-------- Entries supplied
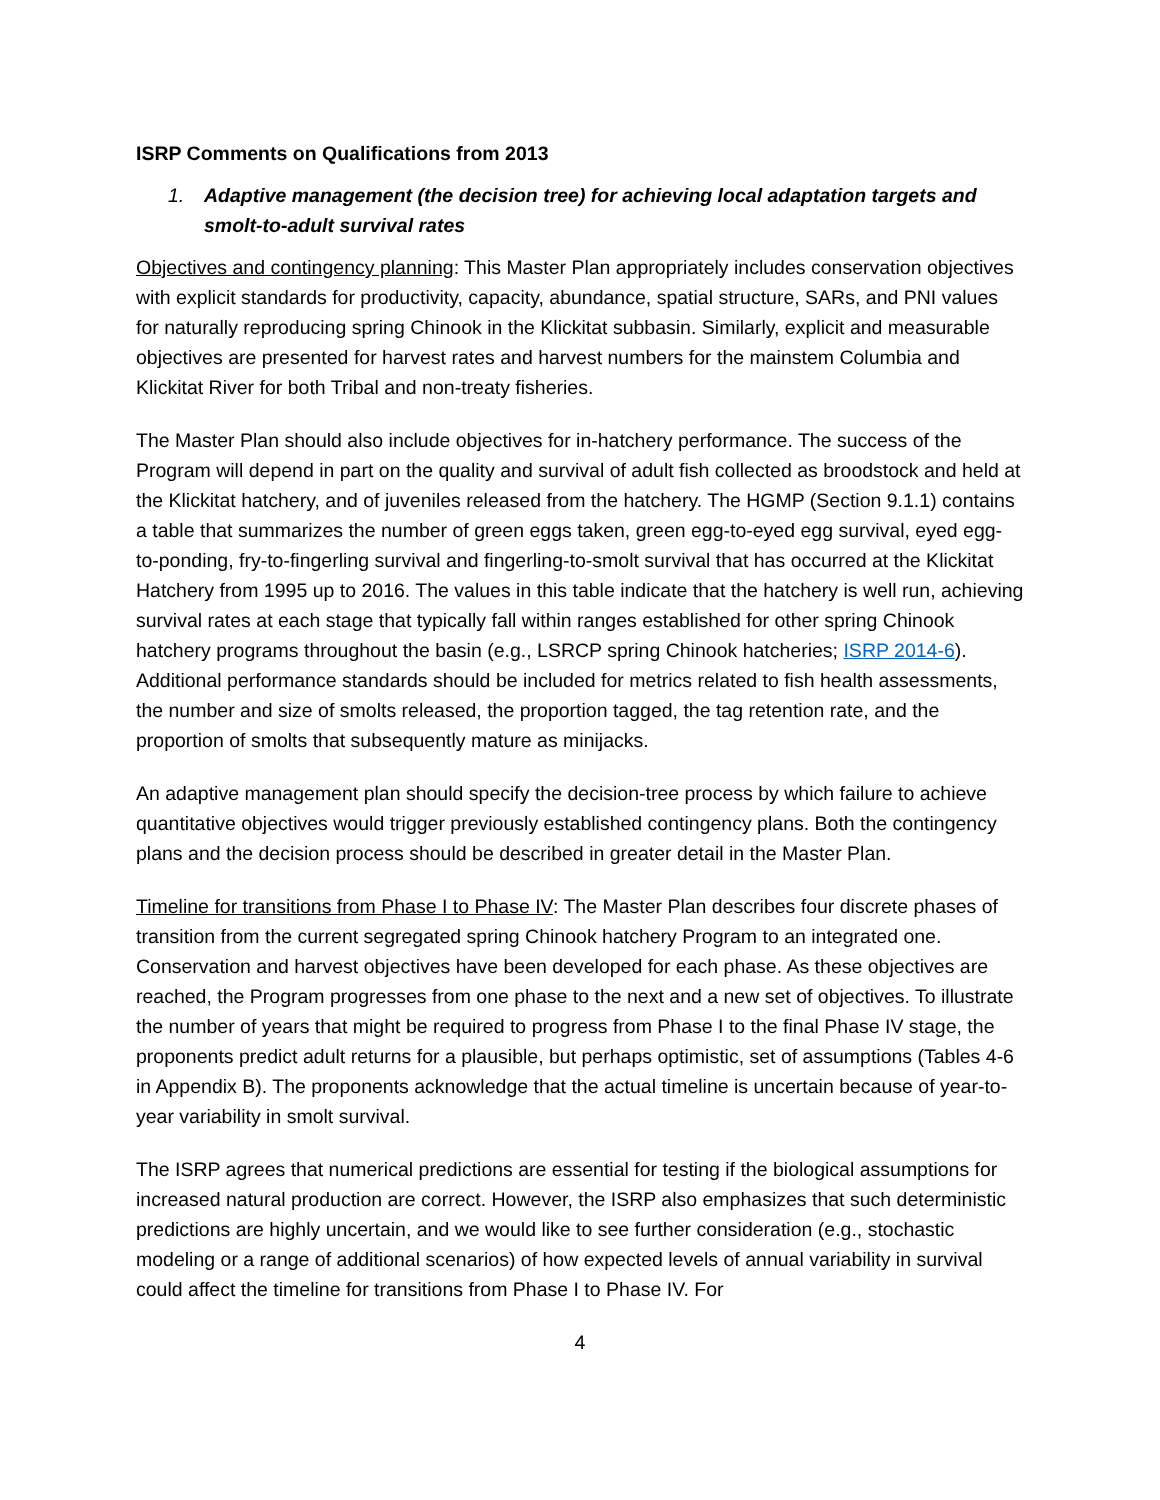ISRP Comments on Qualifications from 2013
1. Adaptive management (the decision tree) for achieving local adaptation targets and smolt-to-adult survival rates
Objectives and contingency planning: This Master Plan appropriately includes conservation objectives with explicit standards for productivity, capacity, abundance, spatial structure, SARs, and PNI values for naturally reproducing spring Chinook in the Klickitat subbasin. Similarly, explicit and measurable objectives are presented for harvest rates and harvest numbers for the mainstem Columbia and Klickitat River for both Tribal and non-treaty fisheries.
The Master Plan should also include objectives for in-hatchery performance. The success of the Program will depend in part on the quality and survival of adult fish collected as broodstock and held at the Klickitat hatchery, and of juveniles released from the hatchery. The HGMP (Section 9.1.1) contains a table that summarizes the number of green eggs taken, green egg-to-eyed egg survival, eyed egg-to-ponding, fry-to-fingerling survival and fingerling-to-smolt survival that has occurred at the Klickitat Hatchery from 1995 up to 2016. The values in this table indicate that the hatchery is well run, achieving survival rates at each stage that typically fall within ranges established for other spring Chinook hatchery programs throughout the basin (e.g., LSRCP spring Chinook hatcheries; ISRP 2014-6). Additional performance standards should be included for metrics related to fish health assessments, the number and size of smolts released, the proportion tagged, the tag retention rate, and the proportion of smolts that subsequently mature as minijacks.
An adaptive management plan should specify the decision-tree process by which failure to achieve quantitative objectives would trigger previously established contingency plans. Both the contingency plans and the decision process should be described in greater detail in the Master Plan.
Timeline for transitions from Phase I to Phase IV: The Master Plan describes four discrete phases of transition from the current segregated spring Chinook hatchery Program to an integrated one. Conservation and harvest objectives have been developed for each phase. As these objectives are reached, the Program progresses from one phase to the next and a new set of objectives. To illustrate the number of years that might be required to progress from Phase I to the final Phase IV stage, the proponents predict adult returns for a plausible, but perhaps optimistic, set of assumptions (Tables 4-6 in Appendix B). The proponents acknowledge that the actual timeline is uncertain because of year-to-year variability in smolt survival.
The ISRP agrees that numerical predictions are essential for testing if the biological assumptions for increased natural production are correct. However, the ISRP also emphasizes that such deterministic predictions are highly uncertain, and we would like to see further consideration (e.g., stochastic modeling or a range of additional scenarios) of how expected levels of annual variability in survival could affect the timeline for transitions from Phase I to Phase IV. For
4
----------------
Only the lines above from the one with "Objectives and contingency" through the one with "An adaptive management" should be duplicated, character for character.

Objectives and contingency planning: This Master Plan appropriately includes conservation objectives with explicit standards for productivity, capacity, abundance, spatial structure, SARs, and PNI values for naturally reproducing spring Chinook in the Klickitat subbasin. Similarly, explicit and measurable objectives are presented for harvest rates and harvest numbers for the mainstem Columbia and Klickitat River for both Tribal and non-treaty fisheries.
The Master Plan should also include objectives for in-hatchery performance. The success of the Program will depend in part on the quality and survival of adult fish collected as broodstock and held at the Klickitat hatchery, and of juveniles released from the hatchery. The HGMP (Section 9.1.1) contains a table that summarizes the number of green eggs taken, green egg-to-eyed egg survival, eyed egg-to-ponding, fry-to-fingerling survival and fingerling-to-smolt survival that has occurred at the Klickitat Hatchery from 1995 up to 2016. The values in this table indicate that the hatchery is well run, achieving survival rates at each stage that typically fall within ranges established for other spring Chinook hatchery programs throughout the basin (e.g., LSRCP spring Chinook hatcheries; ISRP 2014-6). Additional performance standards should be included for metrics related to fish health assessments, the number and size of smolts released, the proportion tagged, the tag retention rate, and the proportion of smolts that subsequently mature as minijacks.
An adaptive management plan should specify the decision-tree process by which failure to achieve quantitative objectives would trigger previously established contingency plans. Both the contingency plans and the decision process should be described in greater detail in the Master Plan.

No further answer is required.